Joe Kiani, founder and former CEO of Masimo Corp., has filed a notice against the company’s six Politan-affiliated board of directors for over $100 million in statutory penalties.
Kiani on Feb. 28 submitted a Private Attorneys General Act (PAGA) notice to the California Labor & Workforce Development Agency, alleging the directors failed to pay him a $400 million severance payout.
It’s the latest development in the long running feud between Kiani and the activist investor that ousted Kiani as chairman following a proxy battle, resulting in Politan gaining majority control of the board.
After resigning as CEO last September, Kiani filed a lawsuit against Masimo to secure the pay package, which includes a base salary of $1 million per year. He’s also asking for options to purchase 300,000 shares of Masimo common stock at $38.76 per share; Masimo today closed at $190.63 and a $10.3 billion market cap.

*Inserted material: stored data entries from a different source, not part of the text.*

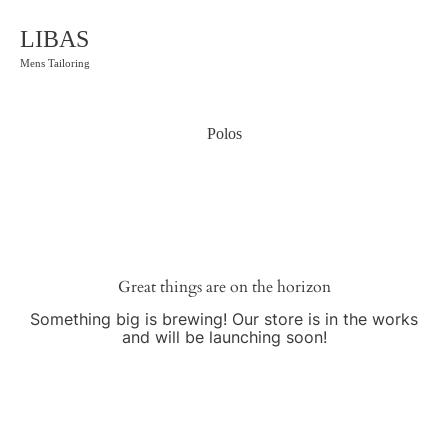
LIBAS
Mens Tailoring
Polos
Great things are on the horizon
Something big is brewing! Our store is in the works
and will be launching soon!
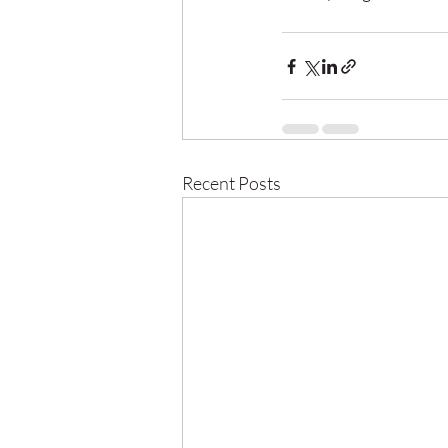
Recent Posts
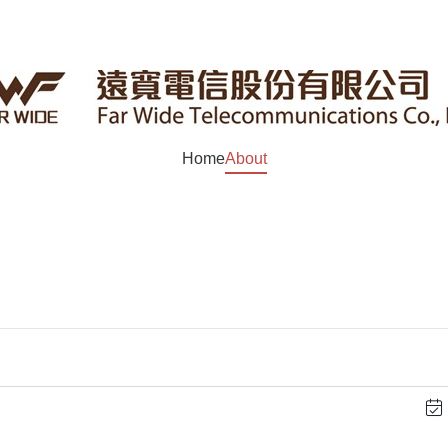
Home
About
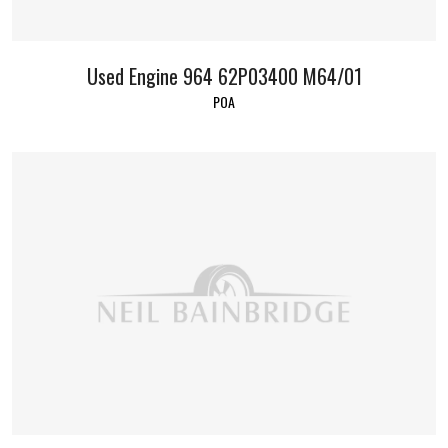
Used Engine 964 62P03400 M64/01
POA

“In addition to the lawsuit he brought to enforce the terms of his employment agreement, Mr. Kiani is seeking to hold the company and each of its six Politan-affiliated directors accountable for their unlawful conduct under California’s Private Attorneys General Act,” a spokesperson for Kiani said in a statement.
The board members, per the PAGA notice, are liable for more than $100 million in statutory penalties.
Masimo declined to comment at this time.
The company previously said it believes it will “prevail” in its dispute against Kiani for the reason that it terminated his employment for cause, among other reasons, according to a Feb. 25 filing.